From the get-go, Lawrence and Garner were advised not to speak to the press and their lawyers requested that the plaintiffs’ privacy be respected. Surprisingly, these requests were honored. By the time the case reached the Supreme Court, it was barely about Lawrence and Garner at all. Instead, lawyers presented a more tasteful and compelling argument about the fundamental “sameness of same-sex couples,” and the right of loving gay couples to enjoy the same physical intimacy and privacy that straight couples enjoy. It was an argument that the Court found convincing. By a six-to-three margin, the Court overturned the decision in Bowers and struck down the Texas statute, stating that the due-process clause of the Constitution guarantees “the right to a zone of personal liberty into which the government may not intrude” and “equal protection of the laws,” under the Fourteenth Amendment.

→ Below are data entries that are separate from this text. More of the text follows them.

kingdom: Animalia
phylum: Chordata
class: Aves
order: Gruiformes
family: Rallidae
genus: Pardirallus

The Court also abandoned reasoning used in Bowers, which held that, because all laws are to some extent “rooted in morality,” it may be reasonable to uphold certain laws simply because they legislate morality. Justice Antonin Scalia, in his dissenting opinion for Lawrence, bemoaned the death of “morals legislation,” and warned that the decision would ultimately result in “judicial imposition of homosexual marriage.”
It seems that Scalia’s warning may soon come to fruition. Lawrence v. Texas, by overturning laws whose very existence tainted gay men and women with an air of criminality, paved the way for gay marriage to become a possibility, if not yet a reality. As polls show, more and more Americans are wondering why their gay friends, family members, and coworkers shouldn’t be allowed to get married. As even Bill O’Reilly admits, “the compelling argument is on the side of homosexuals,” and opponents may be hard pressed to do much more than stand by and thump their Bibles.